Is a new job worth it?

"Hey guys, do you mind if I cut this short? I have someone to see." We say our goodbyes and I head for my car. After retrieving my car, I drive to Zayn's place.

I need to see him.

I miss him.

We can't carry on like this.

Right as I get to his door, he opens it. We look at one another. I do something I swore I'd never do. Not for any man. I cry. He doesn't say anything. He doesn't touch me. his jaw clenches and his eyes soften. No matter how much he tries to hide it.
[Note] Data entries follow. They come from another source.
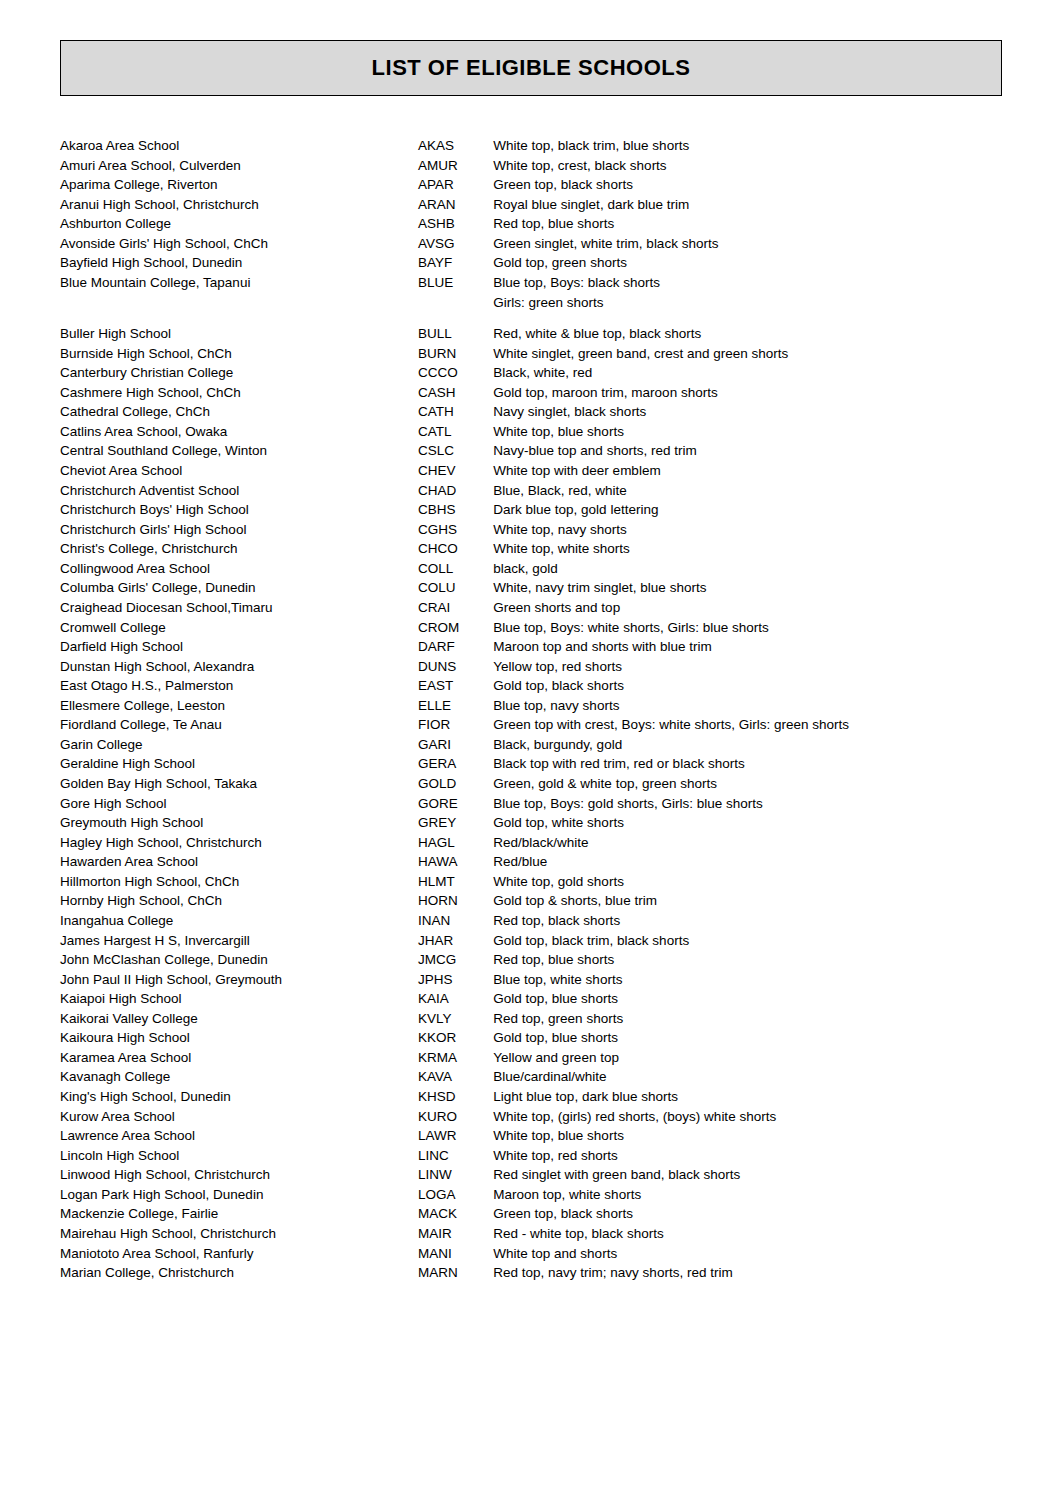LIST OF ELIGIBLE SCHOOLS
| Akaroa Area School | AKAS | White top, black trim, blue shorts |
| Amuri Area School, Culverden | AMUR | White top, crest, black shorts |
| Aparima College, Riverton | APAR | Green top, black shorts |
| Aranui High School, Christchurch | ARAN | Royal blue singlet, dark blue trim |
| Ashburton College | ASHB | Red top, blue shorts |
| Avonside Girls' High School, ChCh | AVSG | Green singlet, white trim, black shorts |
| Bayfield High School, Dunedin | BAYF | Gold top, green shorts |
| Blue Mountain College, Tapanui | BLUE | Blue top, Boys: black shorts |
| | | Girls: green shorts |
| Buller High School | BULL | Red, white & blue top, black shorts |
| Burnside High School, ChCh | BURN | White singlet, green band, crest and green shorts |
| Canterbury Christian College | CCCO | Black, white, red |
| Cashmere High School, ChCh | CASH | Gold top, maroon trim, maroon shorts |
| Cathedral College, ChCh | CATH | Navy singlet, black shorts |
| Catlins Area School, Owaka | CATL | White top, blue shorts |
| Central Southland College, Winton | CSLC | Navy-blue top and shorts, red trim |
| Cheviot Area School | CHEV | White top with deer emblem |
| Christchurch Adventist School | CHAD | Blue, Black, red, white |
| Christchurch Boys' High School | CBHS | Dark blue top, gold lettering |
| Christchurch Girls' High School | CGHS | White top, navy shorts |
| Christ's College, Christchurch | CHCO | White top, white shorts |
| Collingwood Area School | COLL | black, gold |
| Columba Girls' College, Dunedin | COLU | White, navy trim singlet, blue shorts |
| Craighead Diocesan School,Timaru | CRAI | Green shorts and top |
| Cromwell College | CROM | Blue top, Boys: white shorts, Girls: blue shorts |
| Darfield High School | DARF | Maroon top and shorts with blue trim |
| Dunstan High School, Alexandra | DUNS | Yellow top, red shorts |
| East Otago H.S., Palmerston | EAST | Gold top, black shorts |
| Ellesmere College, Leeston | ELLE | Blue top, navy shorts |
| Fiordland College, Te Anau | FIOR | Green top with crest, Boys: white shorts, Girls: green shorts |
| Garin College | GARI | Black, burgundy, gold |
| Geraldine High School | GERA | Black top with red trim, red or black shorts |
| Golden Bay High School, Takaka | GOLD | Green, gold & white top, green shorts |
| Gore High School | GORE | Blue top, Boys: gold shorts, Girls: blue shorts |
| Greymouth High School | GREY | Gold top, white shorts |
| Hagley High School, Christchurch | HAGL | Red/black/white |
| Hawarden Area School | HAWA | Red/blue |
| Hillmorton High School, ChCh | HLMT | White top, gold shorts |
| Hornby High School, ChCh | HORN | Gold top & shorts, blue trim |
| Inangahua College | INAN | Red top, black shorts |
| James Hargest H S, Invercargill | JHAR | Gold top, black trim, black shorts |
| John McClashan College, Dunedin | JMCG | Red top, blue shorts |
| John Paul II High School, Greymouth | JPHS | Blue top, white shorts |
| Kaiapoi High School | KAIA | Gold top, blue shorts |
| Kaikorai Valley College | KVLY | Red top, green shorts |
| Kaikoura High School | KKOR | Gold top, blue shorts |
| Karamea Area School | KRMA | Yellow and green top |
| Kavanagh College | KAVA | Blue/cardinal/white |
| King's High School, Dunedin | KHSD | Light blue top, dark blue shorts |
| Kurow Area School | KURO | White top, (girls) red shorts, (boys) white shorts |
| Lawrence Area School | LAWR | White top, blue shorts |
| Lincoln High School | LINC | White top, red shorts |
| Linwood High School, Christchurch | LINW | Red singlet with green band, black shorts |
| Logan Park High School, Dunedin | LOGA | Maroon top, white shorts |
| Mackenzie College, Fairlie | MACK | Green top, black shorts |
| Mairehau High School, Christchurch | MAIR | Red - white top, black shorts |
| Maniototo Area School, Ranfurly | MANI | White top and shorts |
| Marian College, Christchurch | MARN | Red top, navy trim; navy shorts, red trim |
"Zayn please." He looks away. "I need you. Now more than ever." The tears stream down my face and I make no effort to wipe them. It would be pointless. "I've tried to be strong for weeks now and I'm tearing at the seams. You're the only person I need."

"Mel..."

"I messed up. I know. There's nothing I can say to show you how sorry I am. But Zayn I'm breaking down and I know you hate me right now but..." I don't finish the sentence because my tears get overwhelming.

Why won't he touch me?

Why won't he look me in the eyes?

"Zayn, you're the only person I need right now. I'm asking you not to shut me out. Not now." He steps aside so that I can walk in. I go the living room, where he follows. He looks at me from the other side of the room. I drop my bag on the table as I walk up to him. "Please. Don't hate me." I hold his face so that he's forced to look at me. "I would never hurt you."

"But you did. I've been thinking and I just can't understand why."

"I was hurting. I still am. I didn't want to risk it. I didn't want to risk you." my tears refuse to stop. "I'm hurting so much Zayn."